Steffen Hanel: Man muss seinen Job lieben und mit Herz dabei sein. Auch in der Freizeit habe ich mich neben der Ausbildung viel mit dem Thema beschäftigt, einfach weil es mich privat sehr interessiert hat und ich glaube, das ist dann einer der Gründe, warum es so gut lief.
TOUR: Lernst du manche Sachen extra noch einmal in deiner Freizeit, sodass du in diese Prüfungssituation mit einem gewissen Hintergrundwissen gehst?
Steffen Hanel: Ich schaue mir schon viele Sachen dazu im Internet an, beispielsweise Videos zu Neuheiten mit technischen Erklärungen vom Hersteller.
TOUR: Würdest du sagen, dass du kein besonderes Talent hast, sondern einfach nur eine große Leidenschaft?
Steffen Hanel: Genau, also vielleicht doch ein bisschen Talent (lacht).
TOUR: Wie kommt dieses Talent zum Ausdruck?
Steffen Hanel: Vielleicht dadurch, dass ich die Dinge, die ich mache von Natur aus gut kann und wenn ich mich noch ein bisschen anstrenge, wird es sehr gut.
TOUR: Wie geht es jetzt für dich weiter?

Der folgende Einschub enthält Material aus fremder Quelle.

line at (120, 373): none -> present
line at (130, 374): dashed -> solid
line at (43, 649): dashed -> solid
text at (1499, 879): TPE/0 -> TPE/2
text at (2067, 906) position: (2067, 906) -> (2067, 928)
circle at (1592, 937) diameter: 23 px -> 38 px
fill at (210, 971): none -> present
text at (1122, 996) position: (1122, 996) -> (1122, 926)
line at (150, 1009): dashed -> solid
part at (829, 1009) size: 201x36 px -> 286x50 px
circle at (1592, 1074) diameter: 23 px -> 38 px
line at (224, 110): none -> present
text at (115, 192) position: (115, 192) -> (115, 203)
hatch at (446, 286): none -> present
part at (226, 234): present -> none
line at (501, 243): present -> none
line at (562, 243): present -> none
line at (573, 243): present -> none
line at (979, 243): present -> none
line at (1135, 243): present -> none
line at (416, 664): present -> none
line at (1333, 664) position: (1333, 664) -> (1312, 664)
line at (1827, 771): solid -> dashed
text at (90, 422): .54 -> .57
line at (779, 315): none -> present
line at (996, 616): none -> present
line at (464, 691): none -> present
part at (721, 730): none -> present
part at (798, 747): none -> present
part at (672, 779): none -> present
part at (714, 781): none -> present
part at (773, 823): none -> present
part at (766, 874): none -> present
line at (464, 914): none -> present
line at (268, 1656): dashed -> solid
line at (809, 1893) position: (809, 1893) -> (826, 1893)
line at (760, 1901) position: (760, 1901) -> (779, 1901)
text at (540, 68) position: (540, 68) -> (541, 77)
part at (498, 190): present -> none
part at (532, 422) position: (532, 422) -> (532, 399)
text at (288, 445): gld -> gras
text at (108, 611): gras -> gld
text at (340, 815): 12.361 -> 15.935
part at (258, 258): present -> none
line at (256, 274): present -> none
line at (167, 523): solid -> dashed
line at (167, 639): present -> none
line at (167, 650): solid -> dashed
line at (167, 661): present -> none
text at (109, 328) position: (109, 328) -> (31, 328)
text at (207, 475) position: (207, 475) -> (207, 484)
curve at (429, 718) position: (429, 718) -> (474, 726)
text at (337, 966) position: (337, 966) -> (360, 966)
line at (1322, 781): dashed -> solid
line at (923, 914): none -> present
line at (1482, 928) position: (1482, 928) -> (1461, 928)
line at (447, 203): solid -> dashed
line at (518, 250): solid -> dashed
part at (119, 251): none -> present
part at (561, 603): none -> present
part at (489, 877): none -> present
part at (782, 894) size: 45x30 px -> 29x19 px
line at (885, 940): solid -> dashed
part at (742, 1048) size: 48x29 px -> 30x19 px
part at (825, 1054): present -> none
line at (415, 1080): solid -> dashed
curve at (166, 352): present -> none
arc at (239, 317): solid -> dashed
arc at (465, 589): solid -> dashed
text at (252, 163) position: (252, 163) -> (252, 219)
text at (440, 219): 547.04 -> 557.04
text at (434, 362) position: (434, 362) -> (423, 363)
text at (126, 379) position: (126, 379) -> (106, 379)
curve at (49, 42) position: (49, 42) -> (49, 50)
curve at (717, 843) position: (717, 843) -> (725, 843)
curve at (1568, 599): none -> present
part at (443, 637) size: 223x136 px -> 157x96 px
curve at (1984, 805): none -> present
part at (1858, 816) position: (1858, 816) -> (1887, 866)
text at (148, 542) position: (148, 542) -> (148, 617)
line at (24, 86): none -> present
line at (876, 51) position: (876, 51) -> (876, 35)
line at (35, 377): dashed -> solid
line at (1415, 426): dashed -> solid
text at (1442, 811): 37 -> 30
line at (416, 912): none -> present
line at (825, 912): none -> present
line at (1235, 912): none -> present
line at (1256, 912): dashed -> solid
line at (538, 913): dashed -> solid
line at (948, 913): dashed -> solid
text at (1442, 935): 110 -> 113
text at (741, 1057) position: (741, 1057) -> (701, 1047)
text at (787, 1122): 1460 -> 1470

Bringt dich der Europameistertitel beruflich nach vorne?
Steffen Hanel: Ich hoffe! Ich denke nicht, dass das eine schlechte Qualifikation im Lebenslauf darstellt. Aber ich bin erst einmal weiterhin in meinem Betrieb, wo ich auch sehr zufrieden bin. Und wenn ich meinen Meister habe, muss ich mich sowieso noch einmal umschauen. Ich denke jedoch, dass sich der Titel dann als guter Punkt im Lebenslauf darstellen lässt.
TOUR: Was möchtest du noch beruflich erreichen?
Steffen Hanel: Auf jeden Fall möchte ich mehr Verantwortung übernehmen, vielleicht sogar für den ein oder anderen Auszubildenden. Mein Wissen weitergeben und die gesamte Branche stärken ist mein Ziel.